TEXT SHOWN
Cut a piece of wire 10 centimeters long and place a mark every centimeter for a scale. Bend the wire into a perfect circle which has circumference 10 cm. Pick a mark to be the start of our trip. Travel 3 cm along the wire in a counterclockwise direction and connect back to the starting point with a straight segment. Continue to move and connect back, and along the circle, you will have traveled
3, 6, 9, 12, and some more, and then finally 30 cm
where the trip ends because 30 is a multiple of 10 as well as 3, and ten steps gets you to land back at the start. We have just constructed the star pattern (10, 3), one of UB's favorites, pictured above. An attractive star, but not an infinite trip as promised.
The infinite trip is accomplished by taking advantage of two facts: increments of the square root of two (√2) can be marked as a scale on the wire, and
√2 is irrational. Now we repeat the process and create a (10, √2) star starting at point A, the first several segments of which are shown below.
The completed (hah!) star is an infinite trip around this circle. Why? Because if we ever returned to the starting mark, then a whole number n times √2 would equal a whole multiple of 10. In algebrese it would look like
n √2 = 10m
and that implies √2 = 10m/n which makes √2 a rational number, which it isn't.
We're taught in geometry that a circle has an infinite number of points, and so an infinite trip is possible, BUT here's a kicker, this infinite trip will never visit all of the circle's points and we can prove it.
We will show that, beginning at a common point A, a (10, √3) star and a (10, √6) star, though visiting an infinite number of points on the circle, will never arrive at another common point. [Figure below] If they did so, then a whole number of steps (k) times √3 would equal another number of steps (m) times √6. That's impossible because if
k√3 = m√6,
then k/m, a rational, equals √6/√3, but that equals √2, an irrational. QED as they say.
In the figure two star patterns are initiated at point A. Both take an infinite journey within the circle and they never share another point! For both trips the points visited are said to be "countably infinite," since they are in an order – first, second, third, and so on.
Cantor found that an infinite set which appeared to be merely part of another infinite set could count up the same as the "larger" set. He also found that adding onto, or even doubling the items in an infinite set would not change the count. The mathematical establishment of the late nineteenth century was not equipped to deal with these incomprehensibilities. Many reacted scornfully to Cantor's new theories of sets. He took it all too personally and suffered from depression and, eventually, mental breakdown. Rather than gloss over these gritty bits of numerical bad news though, Cantor released his big bombshell: he had found sets which could not be matched with the infinite counting numbers. They were even larger! For example, the number of points in our circle is uncountable.

REQUEST 1
How does the passage about star patterns on a circle read from "The infinite trip" up to and including "can prove it." if you replace "trip" with "journey"?
The passage about star patterns on a circle has nothing to do with the entries that follow it.

PROVIDED DATA
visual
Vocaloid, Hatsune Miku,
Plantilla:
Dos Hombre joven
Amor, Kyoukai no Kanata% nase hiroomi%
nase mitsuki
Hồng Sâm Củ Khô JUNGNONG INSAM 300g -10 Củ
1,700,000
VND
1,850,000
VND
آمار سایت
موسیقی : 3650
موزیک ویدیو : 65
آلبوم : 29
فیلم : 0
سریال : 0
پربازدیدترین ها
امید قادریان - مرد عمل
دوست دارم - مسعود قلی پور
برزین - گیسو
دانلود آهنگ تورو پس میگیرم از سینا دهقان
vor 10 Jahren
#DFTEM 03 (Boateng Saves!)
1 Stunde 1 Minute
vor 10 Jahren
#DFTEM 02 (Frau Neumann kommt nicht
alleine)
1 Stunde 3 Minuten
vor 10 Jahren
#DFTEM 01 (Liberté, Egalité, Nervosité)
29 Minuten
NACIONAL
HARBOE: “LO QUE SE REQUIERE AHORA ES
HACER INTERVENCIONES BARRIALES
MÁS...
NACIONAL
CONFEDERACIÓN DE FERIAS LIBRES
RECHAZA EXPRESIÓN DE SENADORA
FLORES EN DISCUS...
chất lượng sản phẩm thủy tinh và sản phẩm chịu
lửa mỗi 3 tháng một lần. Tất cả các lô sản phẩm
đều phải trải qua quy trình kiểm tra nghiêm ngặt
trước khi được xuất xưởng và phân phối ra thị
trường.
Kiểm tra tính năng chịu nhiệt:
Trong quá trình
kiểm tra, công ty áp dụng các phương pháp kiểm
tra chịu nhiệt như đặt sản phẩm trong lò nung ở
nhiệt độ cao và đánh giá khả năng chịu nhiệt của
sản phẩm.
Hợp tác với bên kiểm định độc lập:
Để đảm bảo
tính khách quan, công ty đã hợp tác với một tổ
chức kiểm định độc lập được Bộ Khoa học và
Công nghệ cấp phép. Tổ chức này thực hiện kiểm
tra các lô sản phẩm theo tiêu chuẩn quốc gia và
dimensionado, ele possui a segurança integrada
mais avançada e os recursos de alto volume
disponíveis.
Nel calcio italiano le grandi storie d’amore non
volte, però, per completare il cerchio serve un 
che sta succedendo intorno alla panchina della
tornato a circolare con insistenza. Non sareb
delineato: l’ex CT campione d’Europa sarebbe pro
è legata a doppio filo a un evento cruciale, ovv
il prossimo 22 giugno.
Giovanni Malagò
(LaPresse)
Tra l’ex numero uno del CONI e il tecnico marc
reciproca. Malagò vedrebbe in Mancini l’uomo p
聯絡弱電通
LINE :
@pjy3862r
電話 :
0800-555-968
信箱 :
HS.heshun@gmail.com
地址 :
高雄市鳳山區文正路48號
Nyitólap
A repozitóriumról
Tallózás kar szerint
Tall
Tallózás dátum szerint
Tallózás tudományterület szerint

REQUEST 2
Which lines of the entries contain the string "nase"? Show each of those lines in full.

YOUR SOLUTION 1
The infinite journey is accomplished by taking advantage of two facts: increments of the square root of two (√2) can be marked as a scale on the wire, and
√2 is irrational. Now we repeat the process and create a (10, √2) star starting at point A, the first several segments of which are shown below.
The completed (hah!) star is an infinite journey around this circle. Why? Because if we ever returned to the starting mark, then a whole number n times √2 would equal a whole multiple of 10. In algebrese it would look like
n √2 = 10m
and that implies √2 = 10m/n which makes √2 a rational number, which it isn't.
We're taught in geometry that a circle has an infinite number of points, and so an infinite journey is possible, BUT here's a kicker, this infinite journey will never visit all of the circle's points and we can prove it.

YOUR SOLUTION 2
Amor, Kyoukai no Kanata% nase hiroomi%
nase mitsuki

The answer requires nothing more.